Wynn West, as it’s called, will connect to the Beach Club outside Encore and Wynn Las Vegas via an “air conditioned umbilical hallway” that will run over the Strip, Steve Wynn told analysts participating in the company’s fourth-quarter earnings call. He said the necessary infrastructure outside the Beach Club is already in place because he knew he would eventually buy the Alon site.

“What we are going to do across the street is going to go rather quickly because I have been giving it thought for a long time,” he explained. “I don’t think the design and development period is going to be very long,” he added, saying he expects to complete Wynn West, together with the much-anticipated Paradise Park, “in three years or so”.

The announcement, Wynn’s first regarding the purchase, came as a surprise to Wall Street, which had expected the company to sit on the parcel until it deemed market conditions to be ideal.

As for Paradise Park―which includes a 1,500-room hotel located between the existing Wynn and Encore towers together with convention and meetings space and a 1,600-foot lagoon surrounded by a pedestrian promenade and a white sand beach―construction is well under way.

“I am going to get those damn buildings up as fast as I can because I want to capture more of the absolutely inevitable visitor and tourist traffic that Las Vegas will experience in the next 15 to 20 years,” Wynn said.

With the completion of Paradise Park and Wynn West, the company will have 8,000 of Southern Nevada’s 160,000 hotel rooms, surrounded by 6 million square feet of meeting space and capable ultimately of commanding rates of $400 to $500 a night. Wynn said he hoped to have renderings for all his Las Vegas projects in the next four to five months.

The quarter was a strong one for Wynn, largely on a continuing resurgence in the Macau market, where the company derives more than 60 percent of its total revenues. Eighteen months since its debut on Cotai, Wynn Palace is now generating about $4 million of operating revenue a day, the company reported, and Wynn said he expects it will “blow past” an earlier forecast of $630 million in EBITDA.
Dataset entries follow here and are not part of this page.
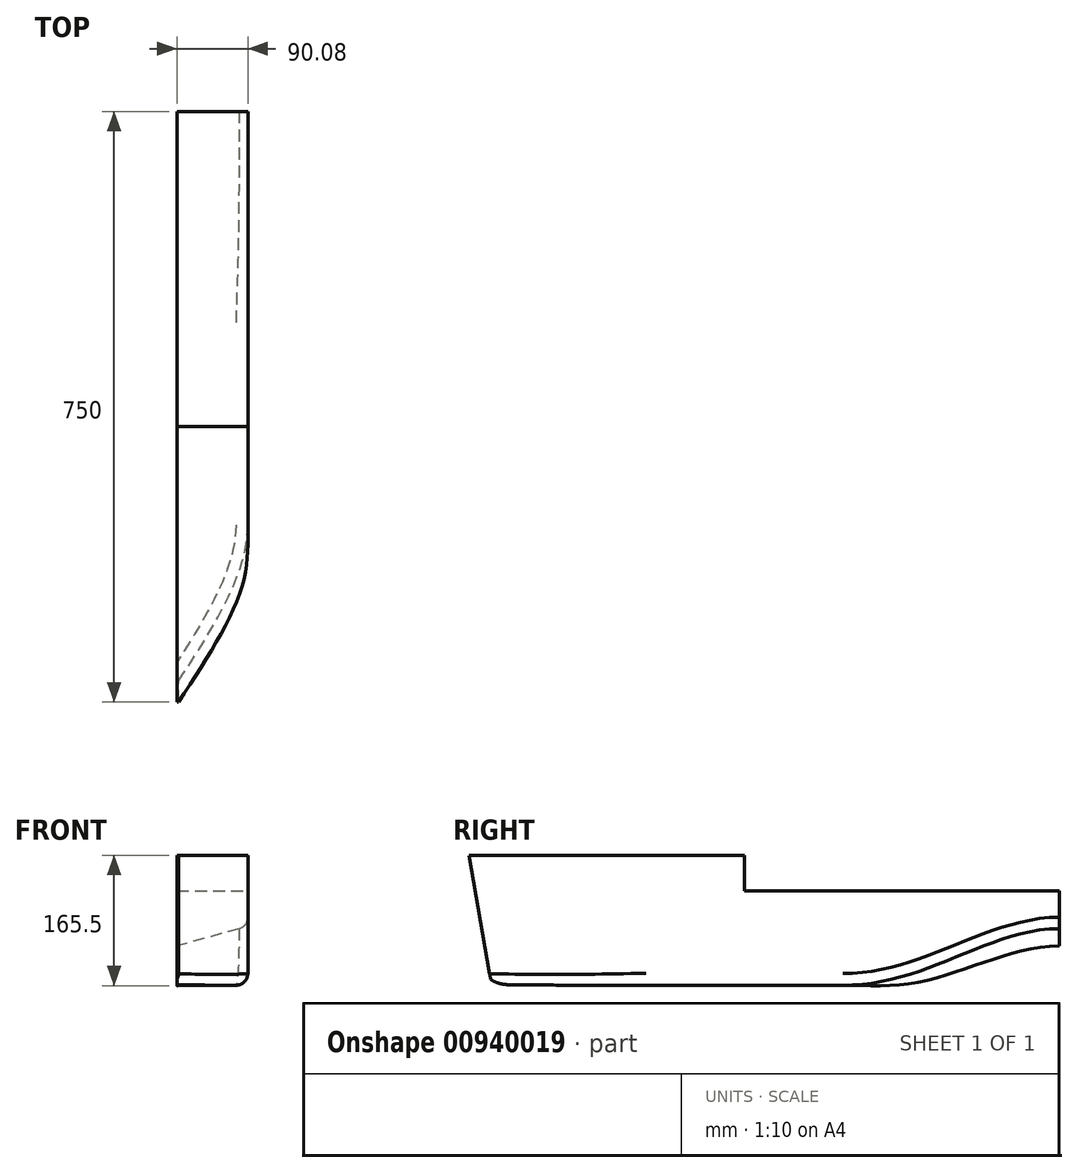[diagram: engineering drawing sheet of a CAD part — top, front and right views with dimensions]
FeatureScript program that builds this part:
annotation { "Feature Type Name" : "Feature", "Feature Type Description" : "" }
export const myFeature = defineFeature(function(context is Context, id is Id, definition is map)
    precondition{}
    {
        {
            var Q0;
            Q0=qCreatedBy(makeId("Front.planeOp"),FACE);
            var sketch = newSketch(context, id + "F0", { "sketchPlane" : qUnion([Q0])});
            skLineSegment(sketch, "E0", {"start": v(0, 0) * mm, "end": v(0, 90) * mm});
            skLineSegment(sketch, "E1", {"start": v(0, 90) * mm, "end": v(90, 90) * mm});
            skLineSegment(sketch, "E2", {"start": v(90, 90) * mm, "end": v(90, -75) * mm});
            skLineSegment(sketch, "E3", {"start": v(90, -75) * mm, "end": v(0, -75) * mm});
            skLineSegment(sketch, "E4", {"start": v(0, -75) * mm, "end": v(0, 0) * mm});
            skSolve(sketch);
        }
        {
            var Q0;
            Q0=makeQuery(id+"F0.imprint","IMPRINT",FACE,{"disambiguationData":[TD([[makeQuery(id+"F0.imprint","IMPRINT",EDGE,{"derivedFrom":sQuery(id+"F0.wireOp",EDGE,"E0")}),-1.0]])]});
            extrude(context, id + "F1", {"entities" : qUnion([Q0]), "depth" : 250 * mm, "offsetDistance" : 25 * mm, "symmetric" : true});
        }
        {
            var Q0;
            Q0=makeQuery(id+"F1.opExtrude","SWEPT_FACE",FACE,{"disambiguationData":[OSD([sQuery(id+"F0.wireOp",EDGE,"E0"),sQuery(id+"F0.wireOp",EDGE,"E4")])]});
            var sketch = newSketch(context, id + "F2", { "sketchPlane" : qUnion([Q0])});
            skLineSegment(sketch, "E5", {"start": v(0, 90) * mm, "end": v(350, 90) * mm});
            skLineSegment(sketch, "E6", {"start": v(0, 90) * mm, "end": v(-400, 90) * mm});
            skLineSegment(sketch, "E7", {"start": v(0, -75) * mm, "end": v(-400, -75) * mm});
            skLineSegment(sketch, "E8", {"start": v(0, -75) * mm, "end": v(350, -75) * mm});
            skSolve(sketch);
        }
        {
            var Q0;
            Q0=qCreatedBy(makeId("Front.planeOp"),FACE);
            cPlane(context, id + "F3", {"entities" : qUnion([Q0]), "cplaneType" : CPlaneType.OFFSET, "offset" : 350 * mm, "width" : 150 * mm, "height" : 150 * mm});
        }
        {
            var Q0;
            Q0=qCreatedBy(id+"F3.planeOp",FACE);
            var sketch = newSketch(context, id + "F4", { "sketchPlane" : qUnion([Q0])});
            skLineSegment(sketch, "E9", {"start": v(0, 90) * mm, "end": v(90, 90) * mm});
            skSolve(sketch);
        }
        {
            var Q0;
            Q0=sQuery(id+"F4.wireOp",EDGE,"E9");
            cPlane(context, id + "F5", {"entities" : qUnion([Q0]), "cplaneType" : CPlaneType.LINE_ANGLE, "offset" : 25 * mm, "angle" : 10 * degree, "width" : 150 * mm, "height" : 150 * mm});
        }
        {
            var Q0;
            Q0=qCreatedBy(id+"F5.planeOp",FACE);
            var sketch = newSketch(context, id + "F6", { "sketchPlane" : qUnion([Q0])});
            skLineSegment(sketch, "E10", {"start": v(0, 58.2) * mm, "end": v(0, 149.4) * mm});
            skLineSegment(sketch, "E11", {"start": v(0, 58.2) * mm, "end": v(0, -17.18) * mm});
            skLineSegment(sketch, "E12", {"start": v(0, 149.4) * mm, "end": v(-2, 149.4) * mm});
            skLineSegment(sketch, "E13", {"start": v(-2, 149.4) * mm, "end": v(-2, -17.18) * mm});
            skLineSegment(sketch, "E14", {"start": v(-2, -17.18) * mm, "end": v(0, -17.18) * mm});
            skSolve(sketch);
        }
        {
            var Q0;
            Q0=qCreatedBy(makeId("Front.planeOp"),FACE);
            cPlane(context, id + "F7", {"entities" : qUnion([Q0]), "cplaneType" : CPlaneType.OFFSET, "offset" : 195 * mm, "width" : 150 * mm, "height" : 150 * mm});
        }
        {
            var Q0;
            Q0=qCreatedBy(id+"F7.planeOp",FACE);
            var sketch = newSketch(context, id + "F8", { "sketchPlane" : qUnion([Q0])});
            skLineSegment(sketch, "E15", {"start": v(0, 0) * mm, "end": v(0, 90) * mm});
            skLineSegment(sketch, "E16", {"start": v(0, 90) * mm, "end": v(85, 90) * mm});
            skLineSegment(sketch, "E17", {"start": v(85, 90) * mm, "end": v(73.8, -75) * mm});
            skLineSegment(sketch, "E18", {"start": v(73.8, -75) * mm, "end": v(0, -75) * mm});
            skLineSegment(sketch, "E19", {"start": v(0, -75) * mm, "end": v(0, 0) * mm});
            skSolve(sketch);
        }
        {
            var Q0;
            Q0=qCreatedBy(makeId("Front.planeOp"),FACE);
            cPlane(context, id + "F9", {"entities" : qUnion([Q0]), "cplaneType" : CPlaneType.OFFSET, "offset" : 400 * mm, "oppositeDirection" : true, "width" : 150 * mm, "height" : 150 * mm});
        }
        {
            var Q0;
            Q0=qCreatedBy(id+"F9.planeOp",FACE);
            var sketch = newSketch(context, id + "F10", { "sketchPlane" : qUnion([Q0])});
            skLineSegment(sketch, "E20", {"start": v(0, 0) * mm, "end": v(0, 90) * mm});
            skLineSegment(sketch, "E21", {"start": v(0, 90) * mm, "end": v(90, 90) * mm});
            skLineSegment(sketch, "E22", {"start": v(90, 90) * mm, "end": v(90, 0) * mm});
            skLineSegment(sketch, "E23", {"start": v(90, 0) * mm, "end": v(0, -25) * mm});
            skLineSegment(sketch, "E24", {"start": v(0, -25) * mm, "end": v(0, 0) * mm});
            skSolve(sketch);
        }
        {
            var Q0;
            Q0=qCreatedBy(makeId("Front.planeOp"),FACE);
            cPlane(context, id + "F11", {"entities" : qUnion([Q0]), "cplaneType" : CPlaneType.OFFSET, "offset" : 210 * mm, "oppositeDirection" : true, "width" : 150 * mm, "height" : 150 * mm});
        }
        {
            var Q0;
            Q0=qCreatedBy(id+"F11.planeOp",FACE);
            var sketch = newSketch(context, id + "F12", { "sketchPlane" : qUnion([Q0])});
            skLineSegment(sketch, "E25", {"start": v(0, 0) * mm, "end": v(0, 90) * mm});
            skLineSegment(sketch, "E26", {"start": v(0, 90) * mm, "end": v(90, 90) * mm});
            skLineSegment(sketch, "E27", {"start": v(90, 90) * mm, "end": v(90, -59.23) * mm});
            skLineSegment(sketch, "E28", {"start": v(90, -59.23) * mm, "end": v(0, -73) * mm});
            skLineSegment(sketch, "E29", {"start": v(0, -73) * mm, "end": v(0, 0) * mm});
            skSolve(sketch);
        }
        {
            var Q1;
            Q1=makeQuery(id+"F1.opExtrude","CAP_FACE",FACE,{"disambiguationData":[OSD([sQuery(id+"F0.wireOp",EDGE,"E0"),sQuery(id+"F0.wireOp",EDGE,"E1"),sQuery(id+"F0.wireOp",EDGE,"E2"),sQuery(id+"F0.wireOp",EDGE,"E3"),sQuery(id+"F0.wireOp",EDGE,"E4")])],"isStart":false});
            var Q2;
            Q2=makeQuery(id+"F8.imprint","IMPRINT",FACE,{"disambiguationData":[TD([[makeQuery(id+"F8.imprint","IMPRINT",EDGE,{"derivedFrom":sQuery(id+"F8.wireOp",EDGE,"E15")}),-1.0]])]});
            var Q3;
            Q3=makeQuery(id+"F6.imprint","IMPRINT",FACE,{"disambiguationData":[TD([[makeQuery(id+"F6.imprint","IMPRINT",EDGE,{"derivedFrom":sQuery(id+"F6.wireOp",EDGE,"E10")}),1.0]])]});
            loft(context, id + "F13", {"operationType" : NewBodyOperationType.ADD, "startCondition" : LoftEndDerivativeType.NORMAL_TO_PROFILE, "startMagnitude" : 1, "sheetProfilesArray" : [{ "sheetProfileEntities" : qUnion([Q1]) }, { "sheetProfileEntities" : qUnion([Q2]) }, { "sheetProfileEntities" : qUnion([Q3]) }]});
        }
        {
            var Q1;
            Q1=makeQuery(id+"F1.opExtrude","CAP_FACE",FACE,{"disambiguationData":[OSD([sQuery(id+"F0.wireOp",EDGE,"E0"),sQuery(id+"F0.wireOp",EDGE,"E1"),sQuery(id+"F0.wireOp",EDGE,"E2"),sQuery(id+"F0.wireOp",EDGE,"E3"),sQuery(id+"F0.wireOp",EDGE,"E4")])],"isStart":true});
            var Q2;
            Q2=makeQuery(id+"F12.imprint","IMPRINT",FACE,{"disambiguationData":[TD([[makeQuery(id+"F12.imprint","IMPRINT",EDGE,{"derivedFrom":sQuery(id+"F12.wireOp",EDGE,"E25")}),-1.0]])]});
            var Q3;
            Q3=makeQuery(id+"F10.imprint","IMPRINT",FACE,{"disambiguationData":[TD([[makeQuery(id+"F10.imprint","IMPRINT",EDGE,{"derivedFrom":sQuery(id+"F10.wireOp",EDGE,"E20")}),-1.0]])]});
            var Q4;
            Q4=makeQuery(id+"F1.opExtrude","CAP_VERTEX",VERTEX,{"disambiguationData":[OSD([sQuery(id+"F0.wireOp",EDGE,"E3"),sQuery(id+"F0.wireOp",EDGE,"E4")])],"isStart":true});
            var Q5;
            Q5=sQuery(id+"F12.wireOp",VERTEX,"E28.end");
            var Q6;
            Q6=sQuery(id+"F10.wireOp",VERTEX,"E23.end");
            loft(context, id + "F14", {"operationType" : NewBodyOperationType.ADD, "startCondition" : LoftEndDerivativeType.NORMAL_TO_PROFILE, "startMagnitude" : 1, "endCondition" : LoftEndDerivativeType.NORMAL_TO_PROFILE, "endMagnitude" : 1, "sheetProfilesArray" : [{ "sheetProfileEntities" : qUnion([Q1]) }, { "sheetProfileEntities" : qUnion([Q2]) }, { "sheetProfileEntities" : qUnion([Q3]) }], "matchConnections" : true, "connections" : [{ "connectionEntities" : qUnion([Q4, Q5, Q6]), "connectionEdgeQueries" : qUnion([]), "connectionEdgeParameters" : [] }]});
        }
        {
            var Q0;
            {var subQ0=sQuery(id+"F0.wireOp",EDGE,"E2");Q0=makeQuery(id+"F14.boolean.opBoolean","MERGE",FACE,{"derivedFrom":[makeQuery(id+"F1.opExtrude","SWEPT_FACE",FACE,{"disambiguationData":[OSD([subQ0])]}),makeQuery(id+"F14.opLoft","SWEPT_FACE",FACE,{"disambiguationData":[OSD([sQuery(id+"F0.wireOp",EDGE,"E1"),subQ0,sQuery(id+"F0.wireOp",EDGE,"E3"),sQuery(id+"F10.wireOp",EDGE,"E21"),sQuery(id+"F10.wireOp",EDGE,"E22"),sQuery(id+"F10.wireOp",EDGE,"E23"),sQuery(id+"F12.wireOp",EDGE,"E26"),sQuery(id+"F12.wireOp",EDGE,"E27"),sQuery(id+"F12.wireOp",EDGE,"E28")])]})]});}
            var sketch = newSketch(context, id + "F15", { "sketchPlane" : qUnion([Q0])});
            skLineSegment(sketch, "E30.bottom", {"start": v(0, 90) * mm, "end": v(400, 90) * mm});
            skLineSegment(sketch, "E30.top", {"start": v(0, 45) * mm, "end": v(400, 45) * mm});
            skLineSegment(sketch, "E30.left", {"start": v(0, 90) * mm, "end": v(0, 45) * mm});
            skLineSegment(sketch, "E30.right", {"start": v(400, 90) * mm, "end": v(400, 45) * mm});
            skSolve(sketch);
        }
        {
            var Q0;
            Q0=makeQuery(id+"F15.imprint","IMPRINT",FACE,{"disambiguationData":[TD([[makeQuery(id+"F15.imprint","IMPRINT",EDGE,{"derivedFrom":sQuery(id+"F15.wireOp",EDGE,"E30.top")}),1.0]])]});
            extrude(context, id + "F16", {"entities" : qUnion([Q0]), "operationType" : NewBodyOperationType.REMOVE, "oppositeDirection" : true, "depth" : 90 * mm, "offsetDistance" : 25 * mm});
        }
        {
            var Q0;
            Q0=makeQuery(id+"F13.opLoft","SWEPT_EDGE",EDGE,{"disambiguationData":[OSD([sQuery(id+"F0.wireOp",EDGE,"E2"),sQuery(id+"F0.wireOp",EDGE,"E3"),sQuery(id+"F6.wireOp",EDGE,"E13"),sQuery(id+"F6.wireOp",EDGE,"E14"),sQuery(id+"F8.wireOp",EDGE,"E17"),sQuery(id+"F8.wireOp",EDGE,"E18")])]});
            var Q1;
            Q1=makeQuery(id+"F1.opExtrude","SWEPT_EDGE",EDGE,{"disambiguationData":[OSD([sQuery(id+"F0.wireOp",EDGE,"E2"),sQuery(id+"F0.wireOp",EDGE,"E3")])]});
            fillet(context, id + "F17", {"entities" : qUnion([Q0, Q1]), "radius" : 15 * mm, "tangentPropagation" : true, "allowEdgeOverflow" : false});
        }
    });
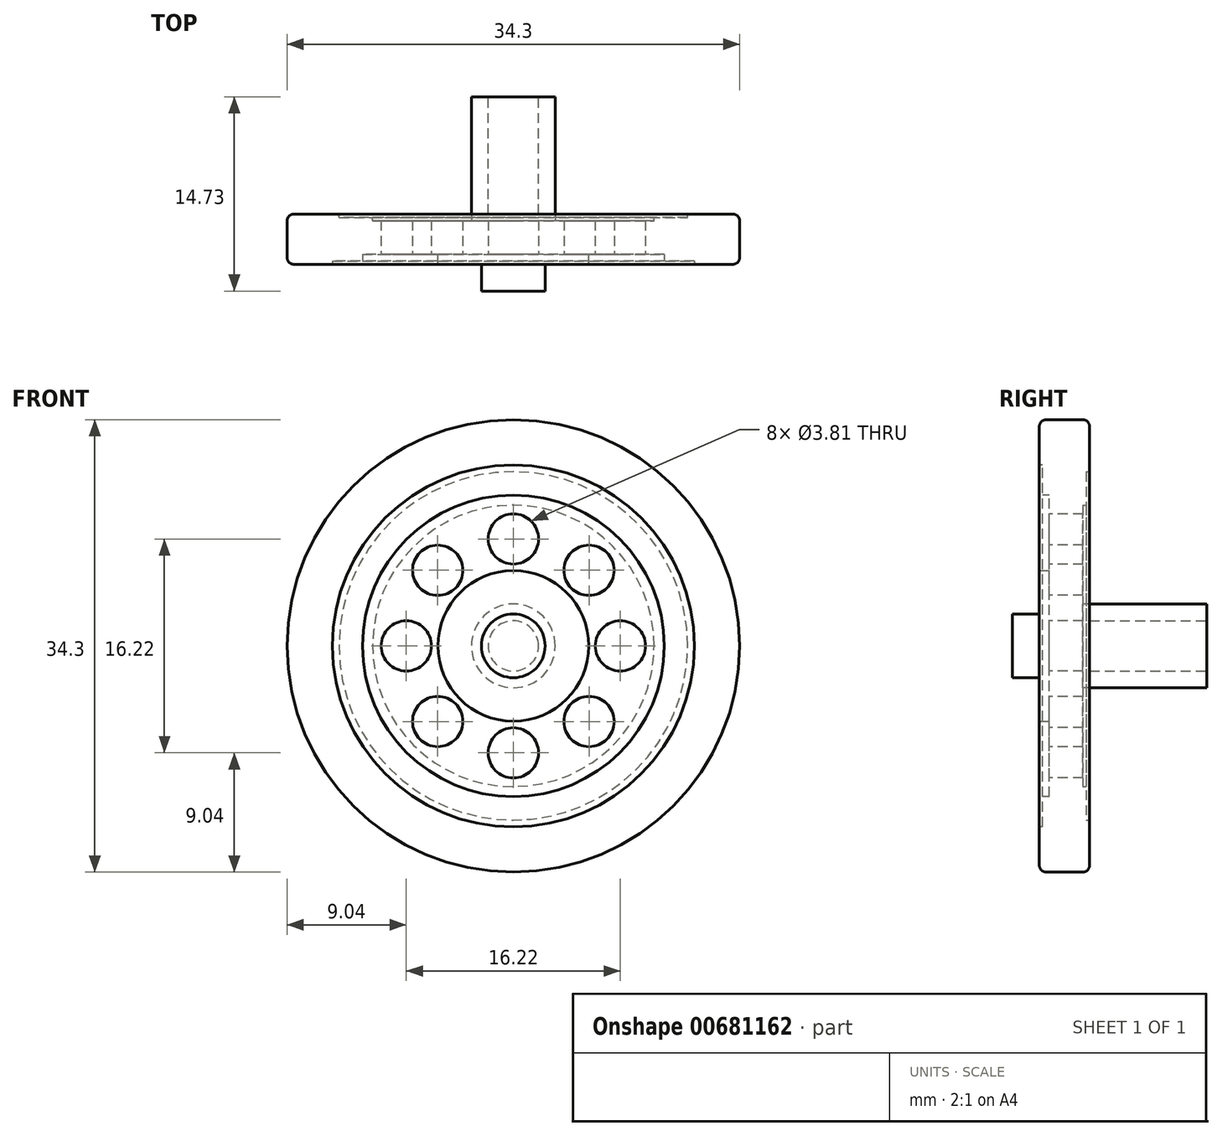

In response, the company plans to expand the resort and work has already started on its design, Wynn said.

“The Macau market is still only touching a tiny percentage of the potential market that is there,’’ he said on the call. “Do not bet against Macau. You will be losing your money.”

Wynn also said he would share the largesse with employees by raising wages or giving bonuses. He did not go into details.

But the catalyst for the improved results in the fourth quarter was the Macau performance.

Feeling buoyant about the results, Wynn says he is planning to expand his $4.2 billion Wynn Palace, which opened in August 2016, on 11 acres in Macau.

“The depth and the foundational strength of that market is real,” Wynn said. “We’ve been encouraged by the government in conversations with them to file our plans for Phase II, which we’re working on now.” He was alluding to Wynn’s gaming concession, which expires in 2020 and is subject to renewal by the Macau government.

“We enjoy a good deal of confidence and we have been given reason to have confidence that our businesses will continue after the initial concession expiration date,” he said. “That confidence is based upon the kinds of conversations we have with the government.”

JPMorgan raised Wynn Macau’s earnings estimate by 7 percent for 2018, analyst DS Kim said in a note cited by the Macau Daily Times.

Despite this, shares in Wynn Resorts Ltd. have tumbled following the sexual-misconduct allegations, and only time will tell if or when they might rebound.